Connecting an Android app to a Websocket on host machine

Dependencies:

  • brew reinstall websocat
  • org.java-websocket:Java-WebSocket

Reverse port forwarding:

To connect the guest android emulator I had to map a port from the emulator to the host machine.

Host web socket server running on port 8888, and guest mapped to 8888

adb reverse tcp:8888 tcp:8888

Then start a server on the local host

websocat -s 8888

Test the connection by opening the application and registering the client.

Connecting an echo Websocket on an emulator

Dependencies:

  • brew reinstall websocat
  • Android application running a websocket

Emulator port forwarding from host 8087 to emulator server 8888

adb forward tcp:8887 tcp:8888

Websocket connect to the server

websocat ws://localhost:8888

Connecting a client running on Emulator 5554 to server running on Emulator 5556

Now that we have made a client connect to an emulator, (see point above). Let’s see what happens if we try to use an emulator for that matter, it’s a multi-client server so we are good to go.

Dependencies:

  • Enough RAM to handle multiple emulators.

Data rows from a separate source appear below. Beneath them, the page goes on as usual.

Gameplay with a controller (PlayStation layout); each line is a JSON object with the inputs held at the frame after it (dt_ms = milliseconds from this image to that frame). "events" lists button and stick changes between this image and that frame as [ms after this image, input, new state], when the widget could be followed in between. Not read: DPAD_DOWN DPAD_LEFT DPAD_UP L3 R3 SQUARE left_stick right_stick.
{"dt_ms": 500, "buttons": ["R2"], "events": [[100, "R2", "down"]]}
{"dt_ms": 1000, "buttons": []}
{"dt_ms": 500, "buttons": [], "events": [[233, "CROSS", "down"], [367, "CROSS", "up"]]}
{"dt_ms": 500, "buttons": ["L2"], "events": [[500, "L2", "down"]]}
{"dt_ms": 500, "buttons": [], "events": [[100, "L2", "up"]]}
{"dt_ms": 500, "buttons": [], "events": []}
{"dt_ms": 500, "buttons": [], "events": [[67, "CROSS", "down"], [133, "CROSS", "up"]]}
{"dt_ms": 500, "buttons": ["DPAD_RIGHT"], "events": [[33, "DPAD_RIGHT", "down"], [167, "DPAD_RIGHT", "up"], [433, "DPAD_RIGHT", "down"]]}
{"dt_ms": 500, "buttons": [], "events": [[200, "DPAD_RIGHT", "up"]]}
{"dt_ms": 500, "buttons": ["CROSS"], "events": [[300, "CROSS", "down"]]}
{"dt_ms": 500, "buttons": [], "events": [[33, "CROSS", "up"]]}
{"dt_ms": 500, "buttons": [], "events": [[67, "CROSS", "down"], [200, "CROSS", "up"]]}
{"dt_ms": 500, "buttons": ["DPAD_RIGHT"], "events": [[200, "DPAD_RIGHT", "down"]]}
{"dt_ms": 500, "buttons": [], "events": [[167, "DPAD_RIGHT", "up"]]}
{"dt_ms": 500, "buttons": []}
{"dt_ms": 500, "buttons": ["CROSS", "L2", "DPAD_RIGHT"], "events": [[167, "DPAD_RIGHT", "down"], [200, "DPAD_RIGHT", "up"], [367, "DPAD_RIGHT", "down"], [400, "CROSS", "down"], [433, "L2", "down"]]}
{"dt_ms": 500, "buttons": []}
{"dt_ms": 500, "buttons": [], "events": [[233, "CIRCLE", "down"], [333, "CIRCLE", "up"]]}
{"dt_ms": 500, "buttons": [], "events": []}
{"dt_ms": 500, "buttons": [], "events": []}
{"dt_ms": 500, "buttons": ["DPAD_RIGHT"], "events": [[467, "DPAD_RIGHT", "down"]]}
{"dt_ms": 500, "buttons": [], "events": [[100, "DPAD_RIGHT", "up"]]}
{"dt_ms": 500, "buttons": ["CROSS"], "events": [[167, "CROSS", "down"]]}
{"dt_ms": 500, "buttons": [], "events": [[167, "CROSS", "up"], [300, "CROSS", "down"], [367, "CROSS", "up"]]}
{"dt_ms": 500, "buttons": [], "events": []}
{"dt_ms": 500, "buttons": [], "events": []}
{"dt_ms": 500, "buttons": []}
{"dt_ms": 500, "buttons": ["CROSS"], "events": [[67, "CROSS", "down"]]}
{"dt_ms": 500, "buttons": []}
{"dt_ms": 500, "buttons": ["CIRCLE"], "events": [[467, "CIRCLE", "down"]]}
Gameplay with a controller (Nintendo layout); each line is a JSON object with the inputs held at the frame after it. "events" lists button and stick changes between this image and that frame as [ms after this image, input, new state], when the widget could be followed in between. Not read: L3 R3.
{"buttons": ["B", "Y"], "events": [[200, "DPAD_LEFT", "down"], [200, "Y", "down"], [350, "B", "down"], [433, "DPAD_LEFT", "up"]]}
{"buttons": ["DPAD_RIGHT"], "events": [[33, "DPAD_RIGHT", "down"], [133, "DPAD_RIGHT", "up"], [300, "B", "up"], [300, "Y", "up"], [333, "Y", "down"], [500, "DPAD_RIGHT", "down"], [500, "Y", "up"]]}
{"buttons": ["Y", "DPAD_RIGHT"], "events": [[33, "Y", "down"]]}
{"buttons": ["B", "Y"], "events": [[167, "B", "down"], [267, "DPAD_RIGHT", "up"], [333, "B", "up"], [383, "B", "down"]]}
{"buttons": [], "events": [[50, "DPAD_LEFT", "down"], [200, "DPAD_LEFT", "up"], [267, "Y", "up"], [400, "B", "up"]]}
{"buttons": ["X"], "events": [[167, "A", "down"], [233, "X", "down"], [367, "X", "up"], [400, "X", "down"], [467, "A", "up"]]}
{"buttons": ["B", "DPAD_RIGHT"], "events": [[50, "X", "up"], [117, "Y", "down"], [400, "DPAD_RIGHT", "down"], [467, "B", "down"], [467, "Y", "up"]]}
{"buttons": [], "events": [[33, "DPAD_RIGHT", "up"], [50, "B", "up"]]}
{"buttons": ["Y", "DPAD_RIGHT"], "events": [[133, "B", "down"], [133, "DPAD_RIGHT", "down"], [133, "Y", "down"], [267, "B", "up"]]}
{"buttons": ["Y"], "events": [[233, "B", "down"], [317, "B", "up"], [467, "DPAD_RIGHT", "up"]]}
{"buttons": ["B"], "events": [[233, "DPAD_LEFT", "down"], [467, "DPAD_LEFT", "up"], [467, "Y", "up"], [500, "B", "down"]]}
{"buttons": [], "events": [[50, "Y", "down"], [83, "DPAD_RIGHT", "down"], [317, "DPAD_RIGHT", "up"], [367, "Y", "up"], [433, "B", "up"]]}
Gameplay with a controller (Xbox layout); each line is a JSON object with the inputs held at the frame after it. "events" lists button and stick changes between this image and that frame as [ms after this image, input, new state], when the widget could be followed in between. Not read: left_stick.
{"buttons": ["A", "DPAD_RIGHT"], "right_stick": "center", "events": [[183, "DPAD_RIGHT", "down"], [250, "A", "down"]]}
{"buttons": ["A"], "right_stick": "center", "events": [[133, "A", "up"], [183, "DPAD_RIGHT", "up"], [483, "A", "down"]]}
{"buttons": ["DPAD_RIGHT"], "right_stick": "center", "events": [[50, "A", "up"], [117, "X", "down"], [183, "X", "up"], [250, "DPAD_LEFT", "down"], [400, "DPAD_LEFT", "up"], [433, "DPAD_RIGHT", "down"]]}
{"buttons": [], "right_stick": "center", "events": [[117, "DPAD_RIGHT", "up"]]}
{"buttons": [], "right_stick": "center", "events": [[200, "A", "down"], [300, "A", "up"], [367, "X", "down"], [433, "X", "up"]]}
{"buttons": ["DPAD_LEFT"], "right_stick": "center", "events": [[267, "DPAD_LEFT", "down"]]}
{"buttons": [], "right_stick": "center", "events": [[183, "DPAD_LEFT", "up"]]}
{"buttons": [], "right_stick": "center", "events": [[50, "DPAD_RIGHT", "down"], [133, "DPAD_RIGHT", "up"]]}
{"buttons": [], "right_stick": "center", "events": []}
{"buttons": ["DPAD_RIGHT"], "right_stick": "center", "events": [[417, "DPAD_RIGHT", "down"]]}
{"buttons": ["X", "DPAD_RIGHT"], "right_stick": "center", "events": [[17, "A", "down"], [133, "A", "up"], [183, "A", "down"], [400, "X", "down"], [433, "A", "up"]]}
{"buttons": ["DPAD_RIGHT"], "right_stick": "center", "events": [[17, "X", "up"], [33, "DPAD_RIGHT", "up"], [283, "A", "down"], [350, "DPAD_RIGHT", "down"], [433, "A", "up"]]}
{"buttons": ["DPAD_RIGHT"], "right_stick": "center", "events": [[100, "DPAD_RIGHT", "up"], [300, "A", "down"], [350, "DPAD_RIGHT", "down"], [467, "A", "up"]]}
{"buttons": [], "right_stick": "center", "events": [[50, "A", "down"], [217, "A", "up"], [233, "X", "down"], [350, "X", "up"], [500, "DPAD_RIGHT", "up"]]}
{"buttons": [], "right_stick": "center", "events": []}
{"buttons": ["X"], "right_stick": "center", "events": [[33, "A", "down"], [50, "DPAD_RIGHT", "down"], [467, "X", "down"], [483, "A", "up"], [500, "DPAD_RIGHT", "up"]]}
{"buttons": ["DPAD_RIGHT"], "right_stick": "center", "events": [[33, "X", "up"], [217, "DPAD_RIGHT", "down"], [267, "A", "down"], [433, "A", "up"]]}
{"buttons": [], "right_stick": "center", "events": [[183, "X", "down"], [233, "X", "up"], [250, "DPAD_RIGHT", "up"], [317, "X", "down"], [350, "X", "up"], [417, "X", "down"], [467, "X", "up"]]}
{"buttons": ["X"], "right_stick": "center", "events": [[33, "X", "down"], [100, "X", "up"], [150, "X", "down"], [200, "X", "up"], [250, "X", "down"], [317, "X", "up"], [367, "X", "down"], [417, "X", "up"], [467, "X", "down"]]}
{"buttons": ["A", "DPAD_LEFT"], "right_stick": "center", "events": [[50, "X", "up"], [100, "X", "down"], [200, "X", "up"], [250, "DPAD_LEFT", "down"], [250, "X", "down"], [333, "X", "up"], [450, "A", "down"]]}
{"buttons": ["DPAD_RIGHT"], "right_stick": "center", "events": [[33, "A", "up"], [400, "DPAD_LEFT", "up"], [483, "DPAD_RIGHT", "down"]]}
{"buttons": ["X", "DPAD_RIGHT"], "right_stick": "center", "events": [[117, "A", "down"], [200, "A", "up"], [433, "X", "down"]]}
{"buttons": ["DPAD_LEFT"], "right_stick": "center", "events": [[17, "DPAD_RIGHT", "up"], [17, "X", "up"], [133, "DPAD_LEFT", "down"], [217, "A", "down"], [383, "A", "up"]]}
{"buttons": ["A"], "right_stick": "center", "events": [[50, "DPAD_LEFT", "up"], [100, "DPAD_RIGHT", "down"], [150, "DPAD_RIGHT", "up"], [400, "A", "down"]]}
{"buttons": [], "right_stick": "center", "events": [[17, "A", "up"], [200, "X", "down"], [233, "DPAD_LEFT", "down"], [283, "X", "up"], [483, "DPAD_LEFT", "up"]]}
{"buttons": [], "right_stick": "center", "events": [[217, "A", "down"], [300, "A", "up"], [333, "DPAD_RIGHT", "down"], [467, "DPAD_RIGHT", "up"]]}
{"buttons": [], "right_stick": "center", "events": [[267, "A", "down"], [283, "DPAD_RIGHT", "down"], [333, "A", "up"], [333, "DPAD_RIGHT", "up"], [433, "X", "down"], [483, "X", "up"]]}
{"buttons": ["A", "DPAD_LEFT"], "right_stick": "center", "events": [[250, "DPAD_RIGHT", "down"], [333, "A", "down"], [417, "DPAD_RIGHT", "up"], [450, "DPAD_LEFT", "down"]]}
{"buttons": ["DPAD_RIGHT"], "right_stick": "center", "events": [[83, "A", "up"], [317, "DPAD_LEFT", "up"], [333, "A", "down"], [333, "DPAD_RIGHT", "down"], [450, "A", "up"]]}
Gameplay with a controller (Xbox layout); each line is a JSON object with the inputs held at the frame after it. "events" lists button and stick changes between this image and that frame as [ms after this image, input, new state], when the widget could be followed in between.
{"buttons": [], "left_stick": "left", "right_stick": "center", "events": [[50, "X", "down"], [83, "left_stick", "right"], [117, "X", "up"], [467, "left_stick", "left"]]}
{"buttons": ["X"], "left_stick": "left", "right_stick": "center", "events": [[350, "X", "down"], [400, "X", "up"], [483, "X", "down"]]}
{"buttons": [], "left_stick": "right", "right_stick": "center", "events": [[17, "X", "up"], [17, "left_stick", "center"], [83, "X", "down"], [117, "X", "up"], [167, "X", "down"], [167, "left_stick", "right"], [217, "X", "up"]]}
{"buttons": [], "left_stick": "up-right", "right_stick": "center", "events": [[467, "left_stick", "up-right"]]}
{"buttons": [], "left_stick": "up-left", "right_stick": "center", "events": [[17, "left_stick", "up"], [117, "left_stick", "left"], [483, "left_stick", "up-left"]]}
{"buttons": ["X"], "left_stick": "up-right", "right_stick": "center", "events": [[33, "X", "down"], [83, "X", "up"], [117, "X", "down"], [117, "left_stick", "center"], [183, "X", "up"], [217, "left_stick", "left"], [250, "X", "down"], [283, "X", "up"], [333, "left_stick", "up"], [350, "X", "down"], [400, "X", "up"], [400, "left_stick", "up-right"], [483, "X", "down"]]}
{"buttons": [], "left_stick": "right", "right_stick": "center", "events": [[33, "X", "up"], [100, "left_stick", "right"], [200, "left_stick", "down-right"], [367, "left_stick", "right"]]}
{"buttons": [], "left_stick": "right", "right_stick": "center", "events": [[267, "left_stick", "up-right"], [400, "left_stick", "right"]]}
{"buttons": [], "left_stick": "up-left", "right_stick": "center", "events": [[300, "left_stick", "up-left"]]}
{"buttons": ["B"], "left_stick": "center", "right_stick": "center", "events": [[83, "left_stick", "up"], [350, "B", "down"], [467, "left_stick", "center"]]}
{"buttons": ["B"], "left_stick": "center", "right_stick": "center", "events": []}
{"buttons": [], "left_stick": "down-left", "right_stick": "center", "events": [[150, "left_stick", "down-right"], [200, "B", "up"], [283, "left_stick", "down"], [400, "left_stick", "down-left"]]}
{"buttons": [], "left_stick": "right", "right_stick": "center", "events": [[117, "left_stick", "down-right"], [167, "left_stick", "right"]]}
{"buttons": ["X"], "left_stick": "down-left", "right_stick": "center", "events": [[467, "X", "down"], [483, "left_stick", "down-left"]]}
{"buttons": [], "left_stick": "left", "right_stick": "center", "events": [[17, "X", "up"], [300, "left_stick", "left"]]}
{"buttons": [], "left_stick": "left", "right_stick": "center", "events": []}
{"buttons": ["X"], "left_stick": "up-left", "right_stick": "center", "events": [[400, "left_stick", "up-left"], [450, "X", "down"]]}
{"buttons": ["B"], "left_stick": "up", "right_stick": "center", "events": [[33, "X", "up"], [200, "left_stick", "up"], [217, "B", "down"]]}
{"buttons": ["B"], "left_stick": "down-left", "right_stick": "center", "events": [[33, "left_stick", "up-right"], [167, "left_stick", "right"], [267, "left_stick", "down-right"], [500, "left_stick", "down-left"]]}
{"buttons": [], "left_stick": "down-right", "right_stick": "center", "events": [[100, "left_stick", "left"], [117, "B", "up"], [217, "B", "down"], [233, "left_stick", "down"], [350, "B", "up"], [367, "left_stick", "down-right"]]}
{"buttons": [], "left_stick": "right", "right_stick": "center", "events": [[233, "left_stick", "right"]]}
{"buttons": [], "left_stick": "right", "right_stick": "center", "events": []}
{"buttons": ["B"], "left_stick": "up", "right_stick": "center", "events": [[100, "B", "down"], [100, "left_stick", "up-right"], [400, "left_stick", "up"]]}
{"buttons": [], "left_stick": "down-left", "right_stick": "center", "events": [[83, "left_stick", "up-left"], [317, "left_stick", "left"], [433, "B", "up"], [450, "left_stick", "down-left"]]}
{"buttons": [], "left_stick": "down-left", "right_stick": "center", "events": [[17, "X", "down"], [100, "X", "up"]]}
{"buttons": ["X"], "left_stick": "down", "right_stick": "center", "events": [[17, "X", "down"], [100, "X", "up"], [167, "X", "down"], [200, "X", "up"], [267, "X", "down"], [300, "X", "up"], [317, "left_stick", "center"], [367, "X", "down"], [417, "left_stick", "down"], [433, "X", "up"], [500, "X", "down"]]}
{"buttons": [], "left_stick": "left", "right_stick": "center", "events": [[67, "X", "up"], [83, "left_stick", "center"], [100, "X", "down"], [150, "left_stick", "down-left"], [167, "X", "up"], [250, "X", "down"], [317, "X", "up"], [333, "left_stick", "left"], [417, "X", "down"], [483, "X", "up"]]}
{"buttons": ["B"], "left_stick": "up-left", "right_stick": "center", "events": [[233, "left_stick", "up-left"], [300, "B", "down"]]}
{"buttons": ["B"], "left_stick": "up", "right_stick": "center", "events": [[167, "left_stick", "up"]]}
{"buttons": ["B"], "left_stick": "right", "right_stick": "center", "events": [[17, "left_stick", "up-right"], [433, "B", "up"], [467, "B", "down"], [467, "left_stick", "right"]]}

Recommendation: use two old emulators on arm chipset on top of an Apple Silicon chipset that support natively the same instructions. Either way the RAM is always good to ask for more, so use this experiment to upgrade your Personal Computer haha

Start second emulator, then connect to ws://10.0.2.2:888 same as if you were connecting from the websocat terminal application.

Voilà! It just works.

Hopefully this helped someone out there, thanks for reading. Later.